Section 10--Commonwealth v. Ex Rel. Unified Judicial System, 733 A.2d 1258 (Pa. 1999): "Deliberative process privilege" held to bar subpeona of former Chief Justice in civil suit for breach of contract arising out of construction and lease of courthouse.

L.J.S. v. State Ethics Commission, 744 A.2d 798 (Pa. Cmwlth. 1999): (en banc): The State Ethics Commission lacks authority to investigate a chief adult probation officer of the Court of Common Pleas because of the State Supreme Court's exclusive authority to supervise the Judicial Branch.

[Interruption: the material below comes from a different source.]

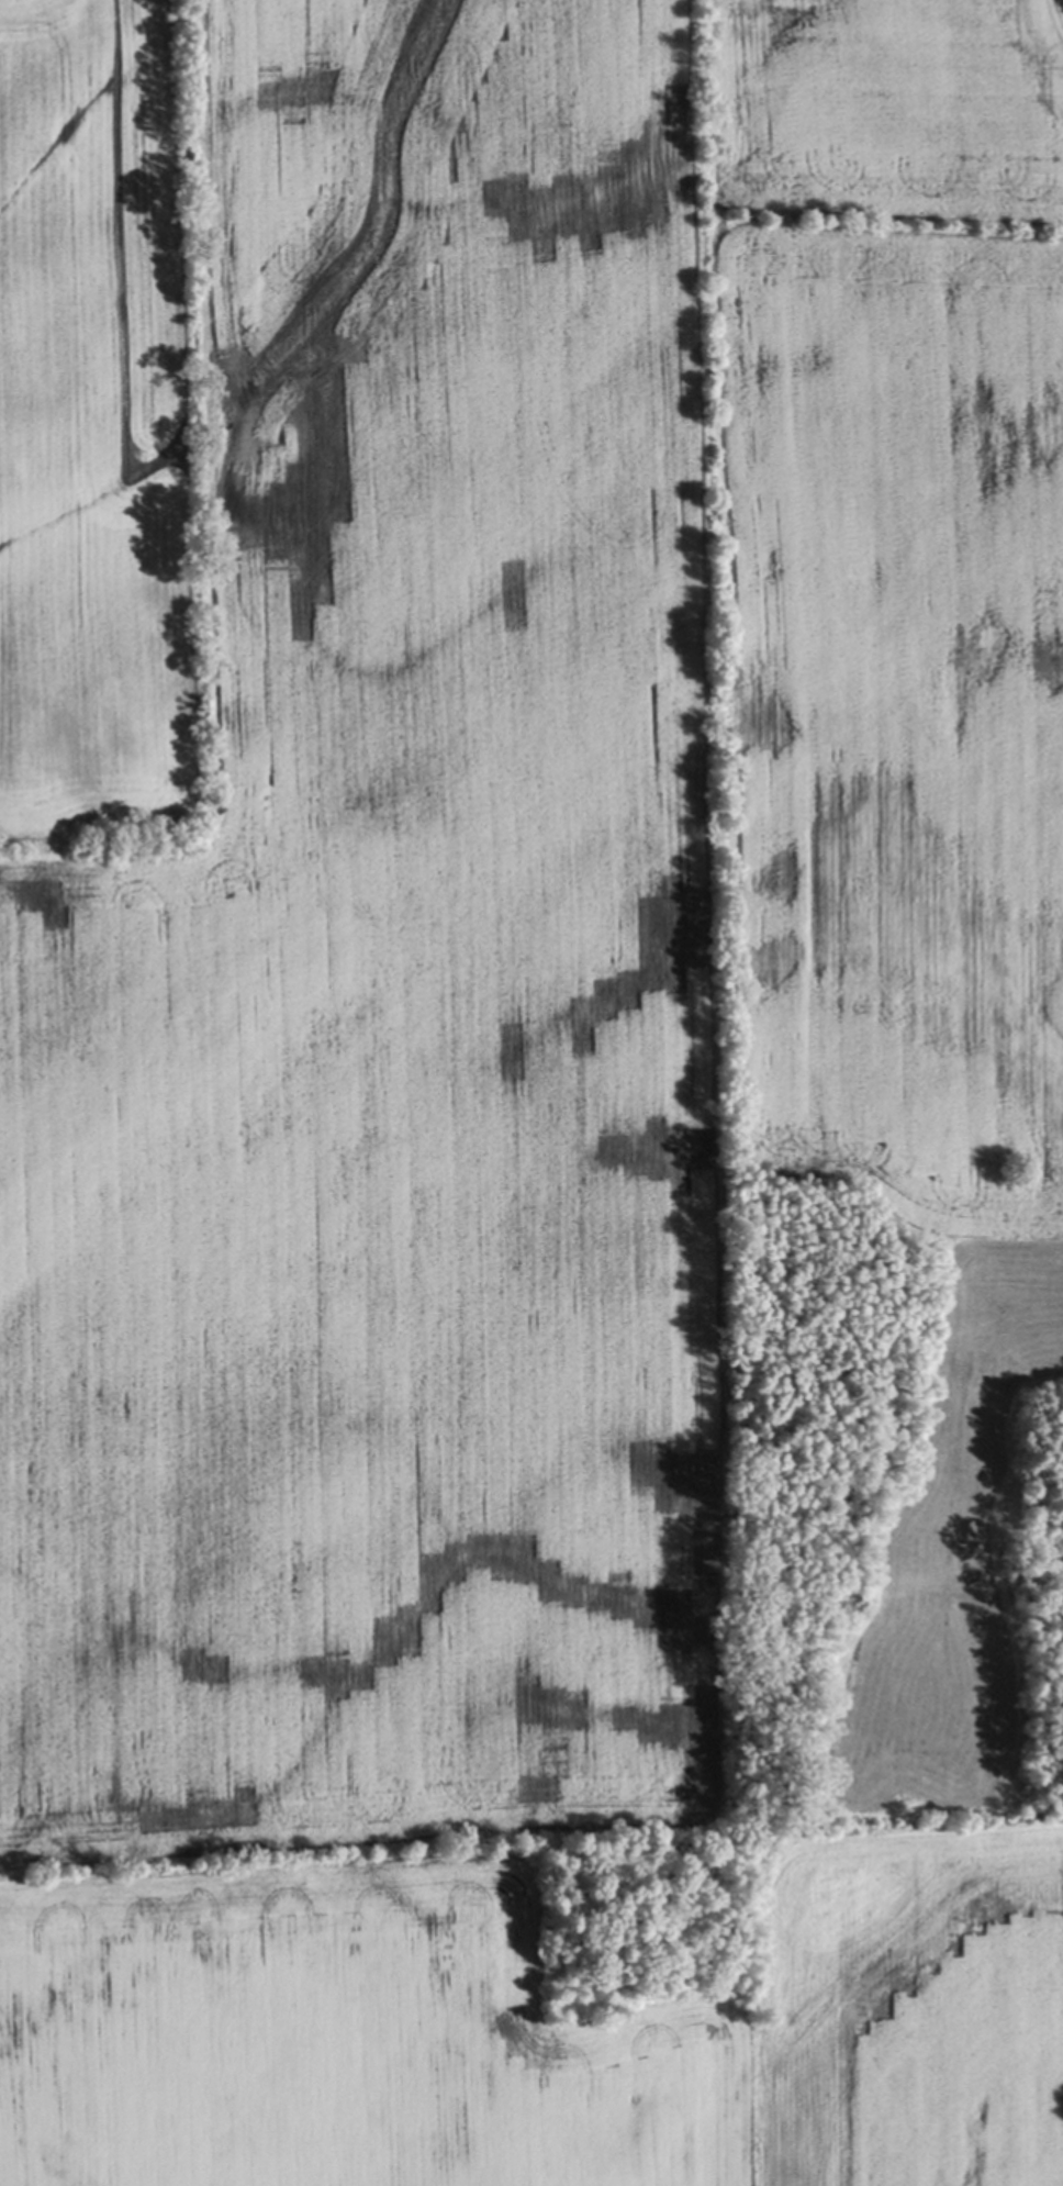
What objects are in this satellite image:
crop: (539, 1110)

Shaulis v. Pennsylvania State Ethics Commission, 739 A.2d 1091 (Pa. Cmwlth. 1999): Application of State Ethics Act to bar attorney from representation before governmental body for one year after retirement from that body violates the State Supreme Court's exclusive authority to regulate the practice of law. [The court distinguished P.J.S. v. Pennsylvania State Ethics Commission, 723 A.2d 174 (Pa. 1999)].

Section 15--In re Cicchetti, 743 A.2d 431 (Pa. 2000): In the future, court-appointed employees may not participate in judicial retention elections campaigns.

Article VIII:

Section 1--City of Allentown v. MSG Associates, 747 A.2d 1275 (Pa. Cmwlth. 2000): Upholds different tax rate on services than sales against uniformity challenge under Art. VIII, section 1. The Court expressly overrules Commonwealth v. Mercadante, 676 A.2d 1307 (Pa. Cmwlth. 1996).

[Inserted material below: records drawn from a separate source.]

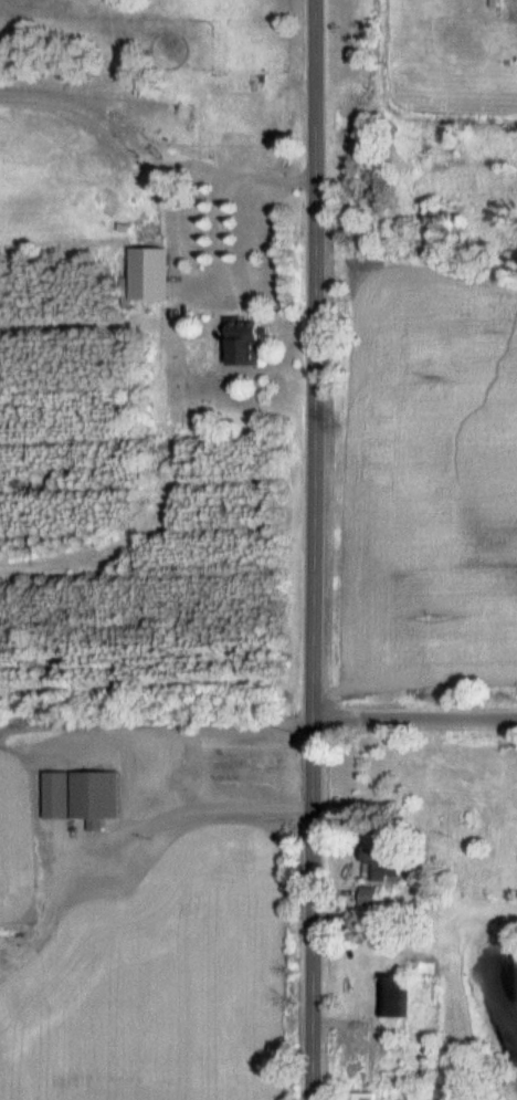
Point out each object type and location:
building: (226, 108)
road: (157, 221)
building: (238, 340)
road: (313, 550)
road: (414, 718)
building: (77, 795)
road: (209, 810)
building: (374, 864)
building: (364, 895)
building: (392, 996)
building: (353, 1095)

Section 2--Betsy King LPGA Classic v. Richmond, 739 A.2d 612 (Pa. Cmwlth. 1999): Tournament and related charitable corporation are not institutions of purely public charity exempt from local amusement tax because, although these entities provide funds to federally tax exempt organizations, "the overwhelming majority of revenue generated" go to golf tournament purse.

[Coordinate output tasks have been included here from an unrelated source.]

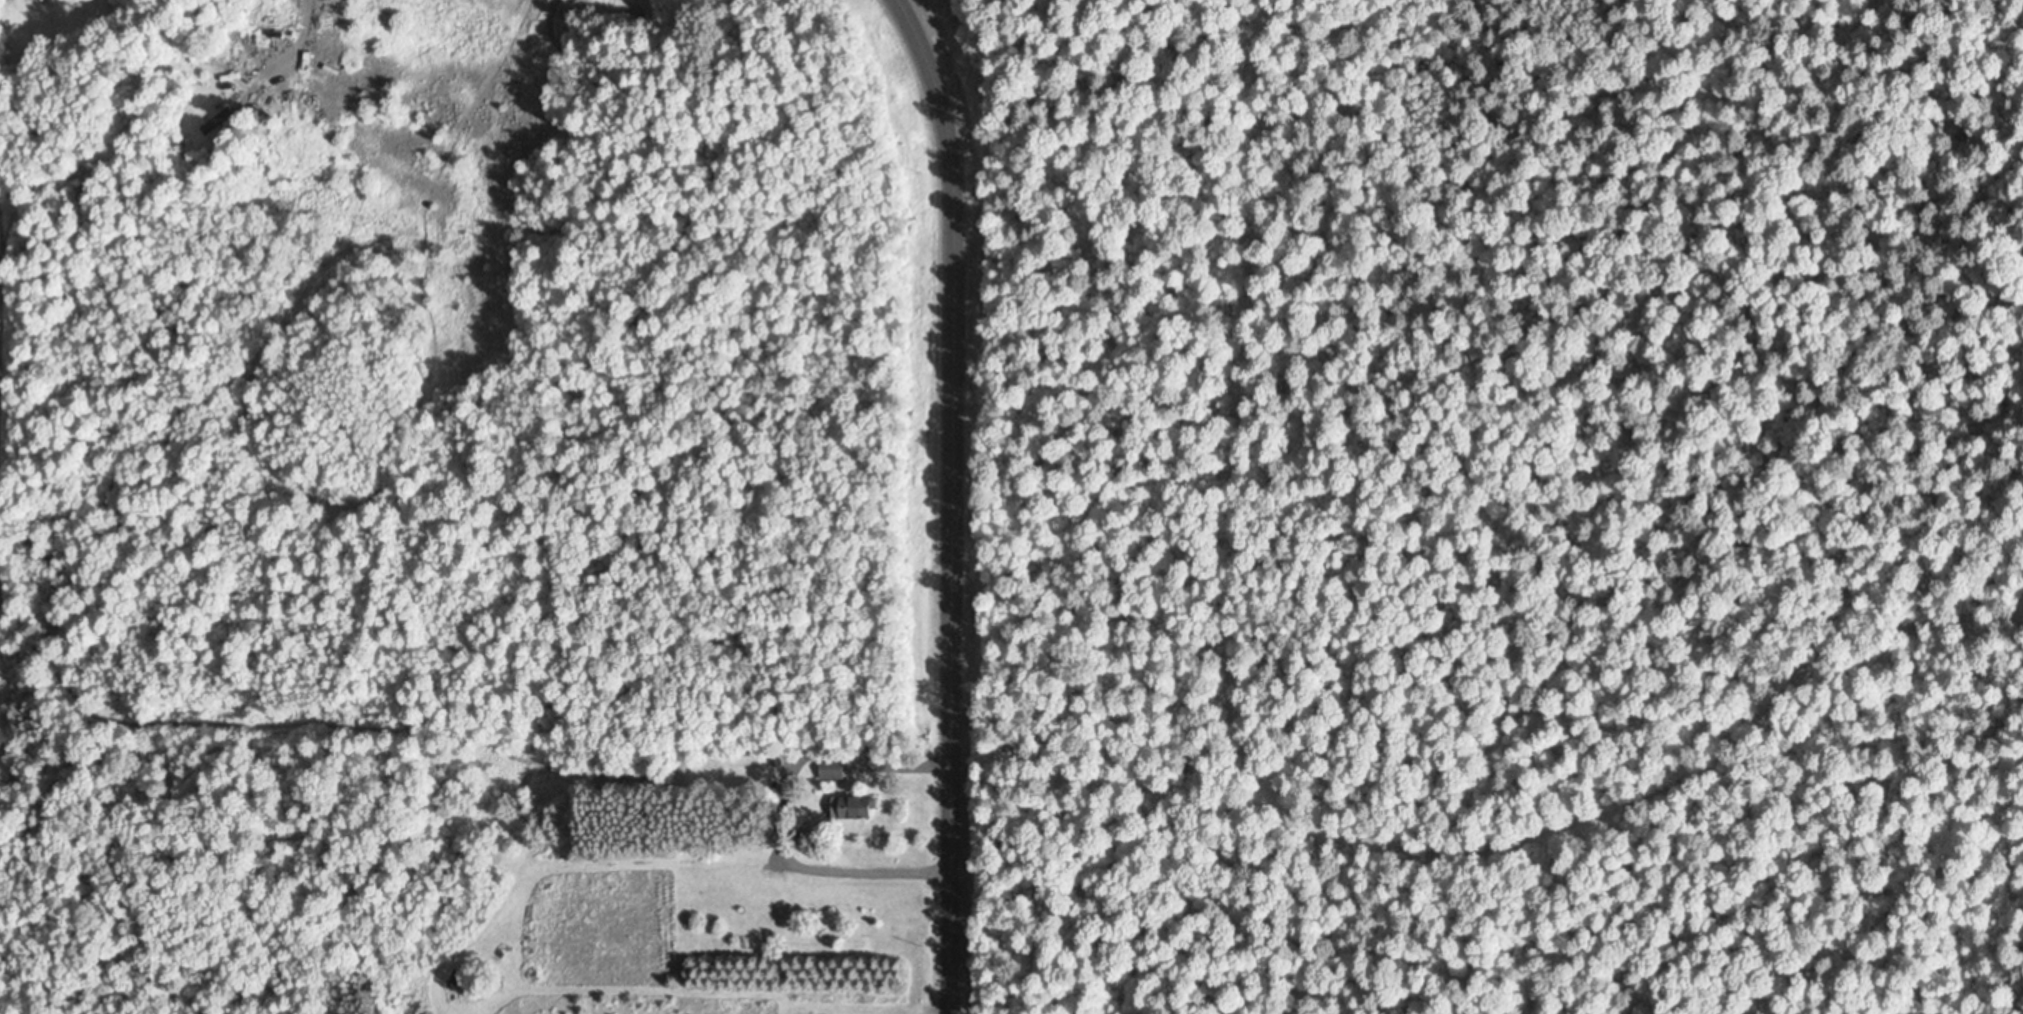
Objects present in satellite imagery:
building: (542, 4)
road: (295, 49)
building: (225, 115)
building: (422, 171)
road: (952, 502)
building: (833, 768)
building: (854, 806)
road: (786, 809)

Wilson Area School District v. Easton Hospital, 747 A.2d 877 (Pa. 2000): Upholds the tax exempt status of the hospital as "entirely free from a private profit motive" because all distributions of surplus revenue were made either with expectation of repayment or in order to increase the efficiency of hospital operations.

Section 8--Giordano v. Ridge, 737 A.2d 350 (Pa. Cmwlth. 1999): Upholds Capital Facilities Enabling Act against challenge that credit of Commonwealth was unconstitutionally pledged-taxpayer petition for review fails to state a cause of action.

Article XI:

Section 1--Bergdoll v. Kane, 731 A.2d 1261 (Pa. June 15, 1999): Constitutional amendment to Article I, section 9, which was approved by the voters on November 7, 1995, held unconstitutional as constituting in effect two amendments that should have been voted on separately. [The Pennsylvania Supreme Court affirmed the opinion of the Commonwealth Court at 694 A.2d 1155 (Pa. Commwlth. 1997).]

Pennsylvania Prison Society v. Commonwealth, 727 A.2d 632 (Pa. Commwlth. 1999): Constitutional amendment to the Board of Pardons provision, Article IV, section 9, which was approved by the voters on November 4, 1997, held unconstitutional as constituting in effect several amendments that should have been voted on separately.